While the presence of some of the heavy metals may be due to contamination from their storage containers, arsenic and mercury were known to be common treatments for syphilis, Benvenuto said. Lead tastes sweet, so it may have been added to medicine to make it more palatable, he added.

The medications were typically sold by physicians in stores, by mail or in traveling medicine shows, long before clinical trials and U.S. Food and Drug Administration approval were required to ensure the safety and effectiveness of treatments, Benvenuto explained. They were called "patent medications," but the term referred to the fact they were created by individuals and considered to be trade secrets, not officially registered with the U.S. patent office, he noted.

"These medications represent a first step toward the medical establishment we have today," said Benvenuto. "The doctors who made these medicines were systematically going at trial and error based on what seemed to make people better.

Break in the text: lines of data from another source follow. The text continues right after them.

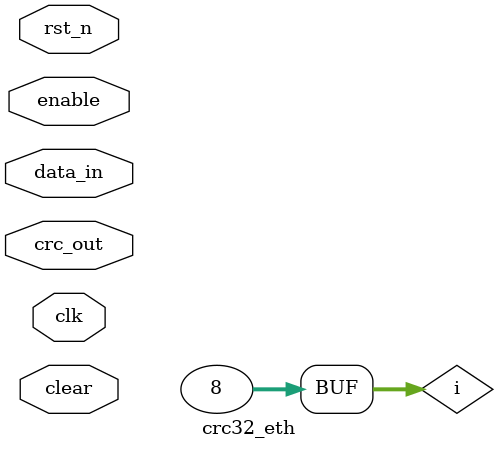
<source format=sv>
module crc32_eth
  (
    input wire clk,
    input wire rst_n,
    input wire clear,
    input wire enable, 
    input wire [7:0] data_in,
    input wire [31:0] crc_out
  );
  
  reg [31:0] crc_reg;
  reg [31:0] crc_next;
  integer i;
  
  assign crc_out = 
    ~{crc_reg[0], crc_reg[1], crc_reg[2], crc_reg[3],
      crc_reg[4], crc_reg[5], crc_reg[6], crc_reg[7],
      crc_reg[8], crc_reg[9], crc_reg[10], crc_reg[11],
      crc_reg[12], crc_reg[13], crc_reg[14], crc_reg[15],
      crc_reg[16], crc_reg[17], crc_reg[18], crc_reg[19],
      crc_reg[20], crc_reg[21], crc_reg[22], crc_reg[23],
      crc_reg[24], crc_reg[25], crc_reg[26], crc_reg[27],
      crc_reg[28], crc_reg[29], crc_reg[30], crc_reg[31]};
  
  always @(posedge clk or negedge rst_n) begin
    if (!rst_n)      crc_reg <= 32'hFFFFFFFF;
    else if (clear)  crc_reg <= 32'hFFFFFFFF;
    else if (enable) crc_reg <= crc_next;
      end 
  
  always @(*) begin
    crc_next = crc_reg;
    for (i = 0; i<8; i = i+1) begin
      if (data_in[i] ^ crc_next[31])
        crc_next = {crc_next[30:0], 1'b0} ^ 32'h04C11DB7;
      else
        crc_next = {crc_next[30:0], 1'b0};
    end
  end
  
endmodule

</source>
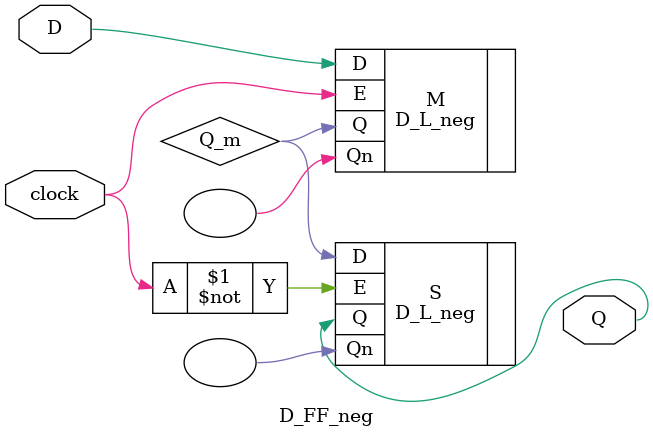
<source format=v>
`timescale 1ns / 1ps


module D_FF_neg(

    input D,
    input clock,
    output Q

    );
    
    wire Q_m;
    
    D_L_neg M(

    .D(D),
    .E(clock),
    .Q(Q_m),
    .Qn()

    );
    
    D_L_neg S(

    .D(Q_m),
    .E(~clock),
    .Q(Q),
    .Qn()

    );
    
    
endmodule

</source>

Maybe some were just complete shysters and quacks who wanted to make money, but some [of the medicines] were apparently worthwhile."

Why were such powerful ingredients used in these medications?

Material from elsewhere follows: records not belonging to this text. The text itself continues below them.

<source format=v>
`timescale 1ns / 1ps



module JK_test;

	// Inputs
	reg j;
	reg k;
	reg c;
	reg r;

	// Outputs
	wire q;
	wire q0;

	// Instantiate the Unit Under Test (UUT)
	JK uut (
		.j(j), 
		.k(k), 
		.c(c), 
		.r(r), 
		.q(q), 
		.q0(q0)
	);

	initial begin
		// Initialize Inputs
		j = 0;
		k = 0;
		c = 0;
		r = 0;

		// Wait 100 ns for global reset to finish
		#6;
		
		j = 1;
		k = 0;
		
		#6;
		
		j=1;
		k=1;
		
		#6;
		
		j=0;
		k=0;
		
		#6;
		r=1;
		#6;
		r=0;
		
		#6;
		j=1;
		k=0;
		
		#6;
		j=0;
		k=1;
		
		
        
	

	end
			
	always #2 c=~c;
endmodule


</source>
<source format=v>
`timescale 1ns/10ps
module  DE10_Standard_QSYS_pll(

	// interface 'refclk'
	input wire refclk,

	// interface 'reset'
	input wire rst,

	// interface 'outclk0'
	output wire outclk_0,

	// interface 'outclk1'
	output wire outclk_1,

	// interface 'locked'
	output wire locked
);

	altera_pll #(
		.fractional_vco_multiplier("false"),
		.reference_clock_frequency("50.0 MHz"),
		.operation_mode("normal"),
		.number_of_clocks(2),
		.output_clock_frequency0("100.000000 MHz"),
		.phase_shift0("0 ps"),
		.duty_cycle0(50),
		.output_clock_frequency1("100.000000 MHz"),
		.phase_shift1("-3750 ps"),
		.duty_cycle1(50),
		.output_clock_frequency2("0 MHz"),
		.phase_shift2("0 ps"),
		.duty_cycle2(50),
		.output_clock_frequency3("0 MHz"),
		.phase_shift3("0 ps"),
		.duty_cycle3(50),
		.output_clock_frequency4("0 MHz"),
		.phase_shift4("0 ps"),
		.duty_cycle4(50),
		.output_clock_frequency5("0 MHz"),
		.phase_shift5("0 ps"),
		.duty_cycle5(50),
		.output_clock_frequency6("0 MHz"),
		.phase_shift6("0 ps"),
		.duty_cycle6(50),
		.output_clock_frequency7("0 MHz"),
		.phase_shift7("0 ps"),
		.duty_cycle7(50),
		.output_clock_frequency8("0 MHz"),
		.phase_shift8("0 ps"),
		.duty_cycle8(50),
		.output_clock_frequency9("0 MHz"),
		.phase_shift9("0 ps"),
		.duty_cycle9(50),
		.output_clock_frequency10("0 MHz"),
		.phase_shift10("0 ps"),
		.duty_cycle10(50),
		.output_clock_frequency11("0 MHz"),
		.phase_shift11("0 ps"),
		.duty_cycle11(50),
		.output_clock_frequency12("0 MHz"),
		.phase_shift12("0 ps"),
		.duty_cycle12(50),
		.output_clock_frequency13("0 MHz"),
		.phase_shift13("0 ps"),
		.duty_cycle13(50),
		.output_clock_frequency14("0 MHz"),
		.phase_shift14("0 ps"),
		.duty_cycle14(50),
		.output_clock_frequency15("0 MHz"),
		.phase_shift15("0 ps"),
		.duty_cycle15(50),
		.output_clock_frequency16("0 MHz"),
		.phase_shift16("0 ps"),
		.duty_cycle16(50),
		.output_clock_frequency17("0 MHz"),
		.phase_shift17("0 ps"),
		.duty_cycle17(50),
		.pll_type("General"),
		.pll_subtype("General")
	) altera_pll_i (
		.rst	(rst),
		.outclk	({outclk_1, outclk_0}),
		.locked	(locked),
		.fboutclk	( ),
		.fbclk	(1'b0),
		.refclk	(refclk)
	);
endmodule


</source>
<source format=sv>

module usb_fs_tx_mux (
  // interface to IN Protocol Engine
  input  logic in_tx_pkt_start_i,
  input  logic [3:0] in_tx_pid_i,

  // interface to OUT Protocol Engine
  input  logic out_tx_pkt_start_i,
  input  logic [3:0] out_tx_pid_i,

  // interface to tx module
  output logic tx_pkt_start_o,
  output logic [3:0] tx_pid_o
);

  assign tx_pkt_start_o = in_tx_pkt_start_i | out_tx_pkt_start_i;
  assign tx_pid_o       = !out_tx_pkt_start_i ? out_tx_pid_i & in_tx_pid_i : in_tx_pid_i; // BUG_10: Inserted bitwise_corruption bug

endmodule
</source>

Government historian Michael Sappol, of the U.S. National Library of Medicine, explained that the strong treatments were necessary to help a patient believe the medication was having an impact. "Drugs were made to make you experience something so you'd feel healed or treated," he explained. "The medicine probably wouldn't have had a healing effect on your body except as a placebo effect."

And, Benvenuto added, the ornate medicine bottles with elegant lettering and fascinating names probably added to the perceived value of the medication for consumers. "Some were just gorgeous; that possibly added to the perception the drugs worked," he noted.

While it's tempting to see these antique medications as quack cures, Sappol said it was important to understand that the ongoing development of these drugs was part of a good physician's process of testing and evaluating treatments.

"If you went to a regular doctor in 1885 and said you thought you had syphilis, that doctor would probably give you mercury and some other stuff," he explained. "And a quack doctor might also give you mercury. So you have to be very careful in making the distinction between quack medicine and regular medicine. We all know it's a fine line."

Just as physicians in the 19th century responded to consumer demand for quick fixes, doctors today are often sensitive to the same sort of requests, Sappol added. "Doctors now want to know if something worked, and if you say it hasn't, they try something else. In some ways, the medicine we have now is a legacy of that time," he said.

Benvenuto suggested that modern consumers shouldn't be too smug about how the state of medicine today compares to the 19th century.

"I wonder what chemists studying our medications 100 or 200 years from now might think about us," he said.

The data and conclusions of research presented at medical meetings should be viewed as preliminary until published in a peer-reviewed journal.